» **Your task**:
All of the data below is to be returned unaltered.

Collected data
>>>
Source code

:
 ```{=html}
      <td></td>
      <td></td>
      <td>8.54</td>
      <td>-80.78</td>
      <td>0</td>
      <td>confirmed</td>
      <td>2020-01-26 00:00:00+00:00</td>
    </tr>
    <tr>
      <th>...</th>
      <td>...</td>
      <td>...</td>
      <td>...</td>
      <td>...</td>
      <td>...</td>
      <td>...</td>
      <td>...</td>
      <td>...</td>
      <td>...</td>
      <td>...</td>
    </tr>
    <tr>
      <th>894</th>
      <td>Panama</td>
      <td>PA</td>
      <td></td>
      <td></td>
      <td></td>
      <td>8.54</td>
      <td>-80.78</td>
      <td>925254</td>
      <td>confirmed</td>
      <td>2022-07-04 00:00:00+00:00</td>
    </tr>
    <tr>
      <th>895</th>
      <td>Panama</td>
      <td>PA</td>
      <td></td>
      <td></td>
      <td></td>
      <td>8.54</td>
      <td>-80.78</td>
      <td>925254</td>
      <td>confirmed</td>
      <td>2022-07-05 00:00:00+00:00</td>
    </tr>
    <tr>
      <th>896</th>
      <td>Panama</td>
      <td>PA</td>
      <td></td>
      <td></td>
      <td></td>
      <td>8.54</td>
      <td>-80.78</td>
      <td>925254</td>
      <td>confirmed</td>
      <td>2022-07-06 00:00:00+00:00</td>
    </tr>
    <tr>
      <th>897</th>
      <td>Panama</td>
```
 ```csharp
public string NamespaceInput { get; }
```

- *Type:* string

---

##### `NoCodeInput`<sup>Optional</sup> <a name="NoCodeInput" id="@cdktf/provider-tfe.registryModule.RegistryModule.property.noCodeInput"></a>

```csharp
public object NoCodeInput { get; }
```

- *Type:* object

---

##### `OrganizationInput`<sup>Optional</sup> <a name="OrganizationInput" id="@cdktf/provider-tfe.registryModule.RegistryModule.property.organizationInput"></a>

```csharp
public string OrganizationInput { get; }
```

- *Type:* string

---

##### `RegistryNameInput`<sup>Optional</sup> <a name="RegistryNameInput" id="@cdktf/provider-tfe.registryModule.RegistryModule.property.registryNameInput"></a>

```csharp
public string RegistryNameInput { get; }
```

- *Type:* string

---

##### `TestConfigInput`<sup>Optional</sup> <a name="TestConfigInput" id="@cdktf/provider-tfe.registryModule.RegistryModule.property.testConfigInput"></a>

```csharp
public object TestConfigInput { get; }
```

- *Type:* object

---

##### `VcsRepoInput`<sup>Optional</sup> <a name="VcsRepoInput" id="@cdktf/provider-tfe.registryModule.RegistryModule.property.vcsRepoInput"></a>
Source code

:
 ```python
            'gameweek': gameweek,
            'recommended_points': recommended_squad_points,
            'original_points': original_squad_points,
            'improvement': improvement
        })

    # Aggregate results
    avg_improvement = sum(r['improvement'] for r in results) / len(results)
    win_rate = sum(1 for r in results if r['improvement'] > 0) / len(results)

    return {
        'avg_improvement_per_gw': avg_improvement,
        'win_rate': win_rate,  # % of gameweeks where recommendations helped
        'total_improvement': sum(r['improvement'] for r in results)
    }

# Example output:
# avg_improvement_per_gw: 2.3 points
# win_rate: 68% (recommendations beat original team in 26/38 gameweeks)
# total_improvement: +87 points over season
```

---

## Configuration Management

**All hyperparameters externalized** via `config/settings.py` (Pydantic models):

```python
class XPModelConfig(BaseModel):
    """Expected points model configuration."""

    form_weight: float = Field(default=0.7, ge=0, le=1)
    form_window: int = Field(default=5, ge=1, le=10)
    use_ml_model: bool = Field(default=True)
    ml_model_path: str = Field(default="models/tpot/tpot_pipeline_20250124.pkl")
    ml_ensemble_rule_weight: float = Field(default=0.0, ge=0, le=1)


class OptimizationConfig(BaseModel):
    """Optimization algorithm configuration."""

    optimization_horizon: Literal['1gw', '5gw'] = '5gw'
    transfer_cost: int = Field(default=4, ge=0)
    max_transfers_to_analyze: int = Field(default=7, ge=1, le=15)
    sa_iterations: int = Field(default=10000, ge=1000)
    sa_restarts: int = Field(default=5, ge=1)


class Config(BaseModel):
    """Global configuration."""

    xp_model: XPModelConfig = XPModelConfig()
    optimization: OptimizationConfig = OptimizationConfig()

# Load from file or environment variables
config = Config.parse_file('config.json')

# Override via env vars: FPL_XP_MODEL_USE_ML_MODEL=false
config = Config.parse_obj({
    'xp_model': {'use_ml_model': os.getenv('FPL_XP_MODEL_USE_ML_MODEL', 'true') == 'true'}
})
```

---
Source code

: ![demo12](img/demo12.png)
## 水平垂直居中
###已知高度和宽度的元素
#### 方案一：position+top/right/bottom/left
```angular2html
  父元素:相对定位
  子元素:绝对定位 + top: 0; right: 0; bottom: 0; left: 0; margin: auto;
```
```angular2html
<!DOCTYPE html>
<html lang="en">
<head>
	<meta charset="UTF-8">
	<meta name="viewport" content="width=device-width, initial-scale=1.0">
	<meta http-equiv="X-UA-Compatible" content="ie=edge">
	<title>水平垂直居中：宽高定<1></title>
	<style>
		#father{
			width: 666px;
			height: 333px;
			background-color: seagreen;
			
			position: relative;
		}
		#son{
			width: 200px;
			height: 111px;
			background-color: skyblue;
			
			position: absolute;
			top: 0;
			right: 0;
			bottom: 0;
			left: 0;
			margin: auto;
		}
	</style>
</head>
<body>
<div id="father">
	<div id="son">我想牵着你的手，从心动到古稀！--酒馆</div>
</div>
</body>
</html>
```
<<<
» **Answer space**:
Source code

:
 ```{=html}
      <td></td>
      <td></td>
      <td>8.54</td>
      <td>-80.78</td>
      <td>0</td>
      <td>confirmed</td>
      <td>2020-01-26 00:00:00+00:00</td>
    </tr>
    <tr>
      <th>...</th>
      <td>...</td>
      <td>...</td>
      <td>...</td>
      <td>...</td>
      <td>...</td>
      <td>...</td>
      <td>...</td>
      <td>...</td>
      <td>...</td>
      <td>...</td>
    </tr>
    <tr>
      <th>894</th>
      <td>Panama</td>
      <td>PA</td>
      <td></td>
      <td></td>
      <td></td>
      <td>8.54</td>
      <td>-80.78</td>
      <td>925254</td>
      <td>confirmed</td>
      <td>2022-07-04 00:00:00+00:00</td>
    </tr>
    <tr>
      <th>895</th>
      <td>Panama</td>
      <td>PA</td>
      <td></td>
      <td></td>
      <td></td>
      <td>8.54</td>
      <td>-80.78</td>
      <td>925254</td>
      <td>confirmed</td>
      <td>2022-07-05 00:00:00+00:00</td>
    </tr>
    <tr>
      <th>896</th>
      <td>Panama</td>
      <td>PA</td>
      <td></td>
      <td></td>
      <td></td>
      <td>8.54</td>
      <td>-80.78</td>
      <td>925254</td>
      <td>confirmed</td>
      <td>2022-07-06 00:00:00+00:00</td>
    </tr>
    <tr>
      <th>897</th>
      <td>Panama</td>
```
 ```csharp
public string NamespaceInput { get; }
```

- *Type:* string

---

##### `NoCodeInput`<sup>Optional</sup> <a name="NoCodeInput" id="@cdktf/provider-tfe.registryModule.RegistryModule.property.noCodeInput"></a>

```csharp
public object NoCodeInput { get; }
```

- *Type:* object

---

##### `OrganizationInput`<sup>Optional</sup> <a name="OrganizationInput" id="@cdktf/provider-tfe.registryModule.RegistryModule.property.organizationInput"></a>

```csharp
public string OrganizationInput { get; }
```

- *Type:* string

---

##### `RegistryNameInput`<sup>Optional</sup> <a name="RegistryNameInput" id="@cdktf/provider-tfe.registryModule.RegistryModule.property.registryNameInput"></a>

```csharp
public string RegistryNameInput { get; }
```

- *Type:* string

---

##### `TestConfigInput`<sup>Optional</sup> <a name="TestConfigInput" id="@cdktf/provider-tfe.registryModule.RegistryModule.property.testConfigInput"></a>

```csharp
public object TestConfigInput { get; }
```

- *Type:* object

---

##### `VcsRepoInput`<sup>Optional</sup> <a name="VcsRepoInput" id="@cdktf/provider-tfe.registryModule.RegistryModule.property.vcsRepoInput"></a>
Source code

:
 ```python
            'gameweek': gameweek,
            'recommended_points': recommended_squad_points,
            'original_points': original_squad_points,
            'improvement': improvement
        })

    # Aggregate results
    avg_improvement = sum(r['improvement'] for r in results) / len(results)
    win_rate = sum(1 for r in results if r['improvement'] > 0) / len(results)

    return {
        'avg_improvement_per_gw': avg_improvement,
        'win_rate': win_rate,  # % of gameweeks where recommendations helped
        'total_improvement': sum(r['improvement'] for r in results)
    }

# Example output:
# avg_improvement_per_gw: 2.3 points
# win_rate: 68% (recommendations beat original team in 26/38 gameweeks)
# total_improvement: +87 points over season
```

---

## Configuration Management

**All hyperparameters externalized** via `config/settings.py` (Pydantic models):

```python
class XPModelConfig(BaseModel):
    """Expected points model configuration."""

    form_weight: float = Field(default=0.7, ge=0, le=1)
    form_window: int = Field(default=5, ge=1, le=10)
    use_ml_model: bool = Field(default=True)
    ml_model_path: str = Field(default="models/tpot/tpot_pipeline_20250124.pkl")
    ml_ensemble_rule_weight: float = Field(default=0.0, ge=0, le=1)


class OptimizationConfig(BaseModel):
    """Optimization algorithm configuration."""

    optimization_horizon: Literal['1gw', '5gw'] = '5gw'
    transfer_cost: int = Field(default=4, ge=0)
    max_transfers_to_analyze: int = Field(default=7, ge=1, le=15)
    sa_iterations: int = Field(default=10000, ge=1000)
    sa_restarts: int = Field(default=5, ge=1)


class Config(BaseModel):
    """Global configuration."""

    xp_model: XPModelConfig = XPModelConfig()
    optimization: OptimizationConfig = OptimizationConfig()

# Load from file or environment variables
config = Config.parse_file('config.json')

# Override via env vars: FPL_XP_MODEL_USE_ML_MODEL=false
config = Config.parse_obj({
    'xp_model': {'use_ml_model': os.getenv('FPL_XP_MODEL_USE_ML_MODEL', 'true') == 'true'}
})
```

---
Source code

: ![demo12](img/demo12.png)
## 水平垂直居中
###已知高度和宽度的元素
#### 方案一：position+top/right/bottom/left
```angular2html
  父元素:相对定位
  子元素:绝对定位 + top: 0; right: 0; bottom: 0; left: 0; margin: auto;
```
```angular2html
<!DOCTYPE html>
<html lang="en">
<head>
	<meta charset="UTF-8">
	<meta name="viewport" content="width=device-width, initial-scale=1.0">
	<meta http-equiv="X-UA-Compatible" content="ie=edge">
	<title>水平垂直居中：宽高定<1></title>
	<style>
		#father{
			width: 666px;
			height: 333px;
			background-color: seagreen;
			
			position: relative;
		}
		#son{
			width: 200px;
			height: 111px;
			background-color: skyblue;
			
			position: absolute;
			top: 0;
			right: 0;
			bottom: 0;
			left: 0;
			margin: auto;
		}
	</style>
</head>
<body>
<div id="father">
	<div id="son">我想牵着你的手，从心动到古稀！--酒馆</div>
</div>
</body>
</html>
```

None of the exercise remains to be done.